DESCRIPTION OF THE TASK: Print the data below exactly, but only the lines from the one containing "centrally located in the heart o..." down to the one containing "Transfer the roast to a platter and", inclusive.

*** RAW DATA ***

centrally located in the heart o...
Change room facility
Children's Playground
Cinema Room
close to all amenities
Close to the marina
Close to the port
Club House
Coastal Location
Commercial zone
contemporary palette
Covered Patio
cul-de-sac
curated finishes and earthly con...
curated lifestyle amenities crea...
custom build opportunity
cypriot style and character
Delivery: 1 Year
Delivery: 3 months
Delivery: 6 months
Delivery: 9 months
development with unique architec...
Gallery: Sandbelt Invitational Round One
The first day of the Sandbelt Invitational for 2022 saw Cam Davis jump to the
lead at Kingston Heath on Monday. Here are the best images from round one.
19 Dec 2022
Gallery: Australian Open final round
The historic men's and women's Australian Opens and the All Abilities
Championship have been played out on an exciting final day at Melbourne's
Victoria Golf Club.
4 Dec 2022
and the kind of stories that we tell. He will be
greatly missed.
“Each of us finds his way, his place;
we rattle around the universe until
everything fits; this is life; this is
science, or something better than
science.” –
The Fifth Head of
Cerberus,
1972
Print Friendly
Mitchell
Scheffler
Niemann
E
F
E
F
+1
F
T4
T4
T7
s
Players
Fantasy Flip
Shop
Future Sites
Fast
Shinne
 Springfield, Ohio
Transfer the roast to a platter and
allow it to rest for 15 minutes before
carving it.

***
*** RAW DATA ***

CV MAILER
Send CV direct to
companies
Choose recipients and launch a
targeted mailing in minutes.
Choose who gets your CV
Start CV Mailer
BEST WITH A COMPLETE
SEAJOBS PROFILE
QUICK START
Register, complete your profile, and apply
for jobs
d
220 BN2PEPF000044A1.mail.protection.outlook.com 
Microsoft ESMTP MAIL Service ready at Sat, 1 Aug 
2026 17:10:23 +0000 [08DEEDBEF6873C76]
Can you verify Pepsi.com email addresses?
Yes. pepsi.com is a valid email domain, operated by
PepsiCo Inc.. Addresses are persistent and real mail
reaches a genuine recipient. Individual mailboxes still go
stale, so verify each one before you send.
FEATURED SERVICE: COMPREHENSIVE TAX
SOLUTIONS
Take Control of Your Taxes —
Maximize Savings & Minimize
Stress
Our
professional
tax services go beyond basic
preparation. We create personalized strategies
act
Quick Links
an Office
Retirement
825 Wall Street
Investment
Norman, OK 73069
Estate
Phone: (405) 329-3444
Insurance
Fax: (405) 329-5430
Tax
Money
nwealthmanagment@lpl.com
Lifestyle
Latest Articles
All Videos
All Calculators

***
*** RAW DATA ***

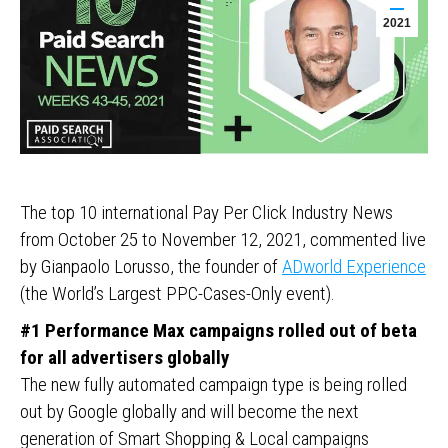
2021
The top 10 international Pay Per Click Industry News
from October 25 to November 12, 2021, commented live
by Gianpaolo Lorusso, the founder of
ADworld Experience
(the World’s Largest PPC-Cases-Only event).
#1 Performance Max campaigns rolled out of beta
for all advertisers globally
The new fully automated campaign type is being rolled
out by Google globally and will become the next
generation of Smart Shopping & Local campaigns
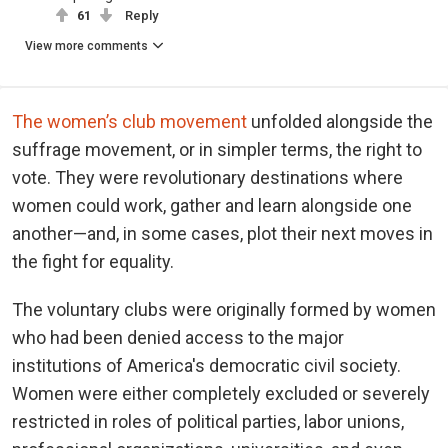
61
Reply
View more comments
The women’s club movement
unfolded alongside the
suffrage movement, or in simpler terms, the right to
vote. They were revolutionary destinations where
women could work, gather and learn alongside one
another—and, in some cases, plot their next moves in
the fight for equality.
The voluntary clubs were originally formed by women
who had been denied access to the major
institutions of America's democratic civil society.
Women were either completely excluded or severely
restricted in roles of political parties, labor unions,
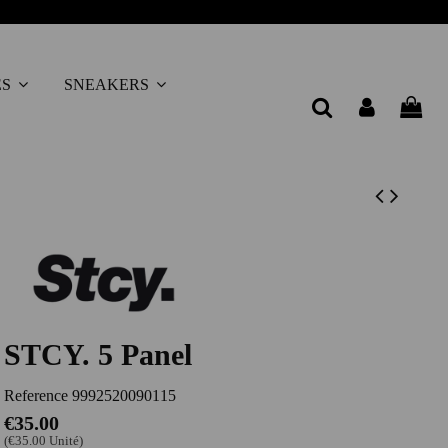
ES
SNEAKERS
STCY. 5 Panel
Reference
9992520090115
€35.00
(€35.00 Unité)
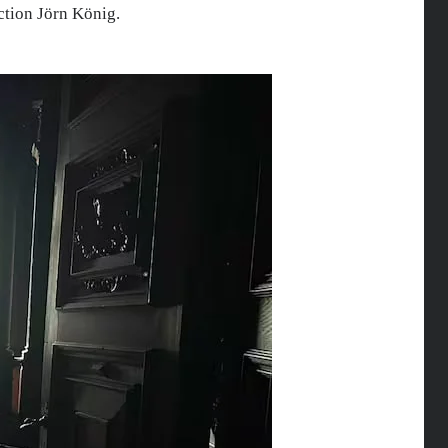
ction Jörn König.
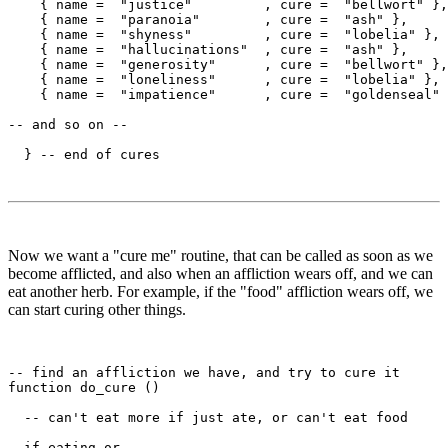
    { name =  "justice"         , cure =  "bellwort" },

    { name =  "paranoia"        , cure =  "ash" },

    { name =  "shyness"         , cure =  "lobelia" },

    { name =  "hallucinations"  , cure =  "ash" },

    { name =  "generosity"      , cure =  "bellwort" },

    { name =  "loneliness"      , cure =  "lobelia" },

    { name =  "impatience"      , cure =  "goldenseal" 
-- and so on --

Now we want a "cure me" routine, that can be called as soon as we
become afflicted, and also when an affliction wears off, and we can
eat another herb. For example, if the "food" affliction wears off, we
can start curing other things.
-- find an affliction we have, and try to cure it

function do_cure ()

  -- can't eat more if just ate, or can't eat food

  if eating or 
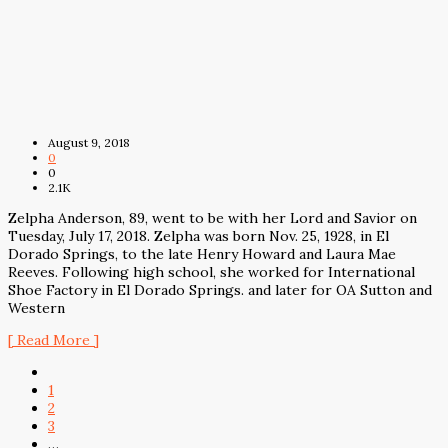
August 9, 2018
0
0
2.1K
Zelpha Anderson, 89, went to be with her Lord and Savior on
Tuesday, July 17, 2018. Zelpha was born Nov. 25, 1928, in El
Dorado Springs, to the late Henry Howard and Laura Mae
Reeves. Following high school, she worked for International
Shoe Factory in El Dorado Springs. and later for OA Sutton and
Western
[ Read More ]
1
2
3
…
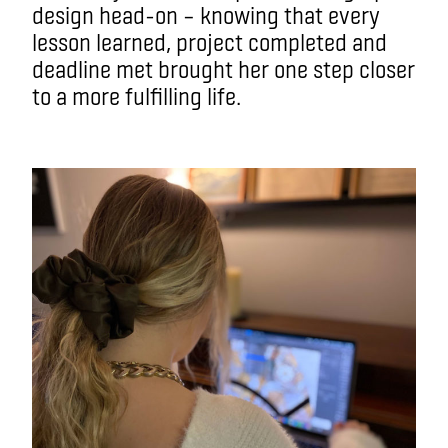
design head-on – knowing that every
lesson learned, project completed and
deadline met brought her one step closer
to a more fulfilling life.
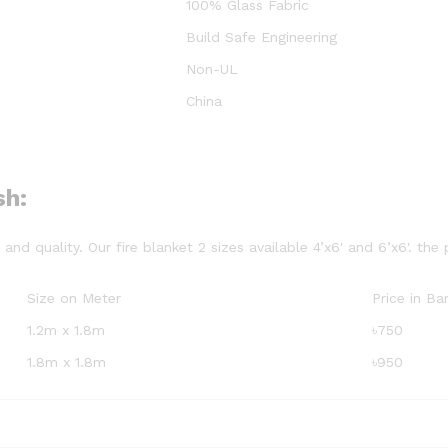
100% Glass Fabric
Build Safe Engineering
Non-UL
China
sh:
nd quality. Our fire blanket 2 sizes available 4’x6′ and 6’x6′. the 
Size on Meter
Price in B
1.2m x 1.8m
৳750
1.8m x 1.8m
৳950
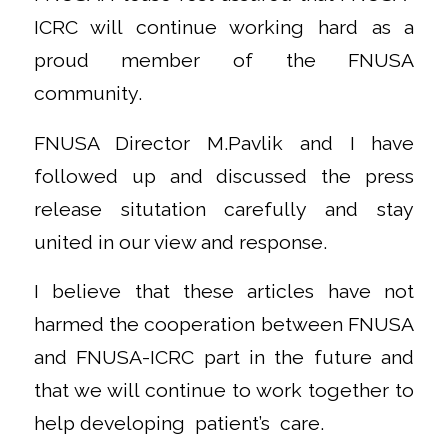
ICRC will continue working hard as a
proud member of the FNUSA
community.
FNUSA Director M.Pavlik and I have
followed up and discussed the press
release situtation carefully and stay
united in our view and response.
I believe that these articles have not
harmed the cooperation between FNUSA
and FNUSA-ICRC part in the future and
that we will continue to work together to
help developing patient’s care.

***

SOLUTION TO THE EXERCISE:
centrally located in the heart o...
Change room facility
Children's Playground
Cinema Room
close to all amenities
Close to the marina
Close to the port
Club House
Coastal Location
Commercial zone
contemporary palette
Covered Patio
cul-de-sac
curated finishes and earthly con...
curated lifestyle amenities crea...
custom build opportunity
cypriot style and character
Delivery: 1 Year
Delivery: 3 months
Delivery: 6 months
Delivery: 9 months
development with unique architec...
Gallery: Sandbelt Invitational Round One
The first day of the Sandbelt Invitational for 2022 saw Cam Davis jump to the
lead at Kingston Heath on Monday. Here are the best images from round one.
19 Dec 2022
Gallery: Australian Open final round
The historic men's and women's Australian Opens and the All Abilities
Championship have been played out on an exciting final day at Melbourne's
Victoria Golf Club.
4 Dec 2022
and the kind of stories that we tell. He will be
greatly missed.
“Each of us finds his way, his place;
we rattle around the universe until
everything fits; this is life; this is
science, or something better than
science.” –
The Fifth Head of
Cerberus,
1972
Print Friendly
Mitchell
Scheffler
Niemann
E
F
E
F
+1
F
T4
T4
T7
s
Players
Fantasy Flip
Shop
Future Sites
Fast
Shinne
 Springfield, Ohio
Transfer the roast to a platter and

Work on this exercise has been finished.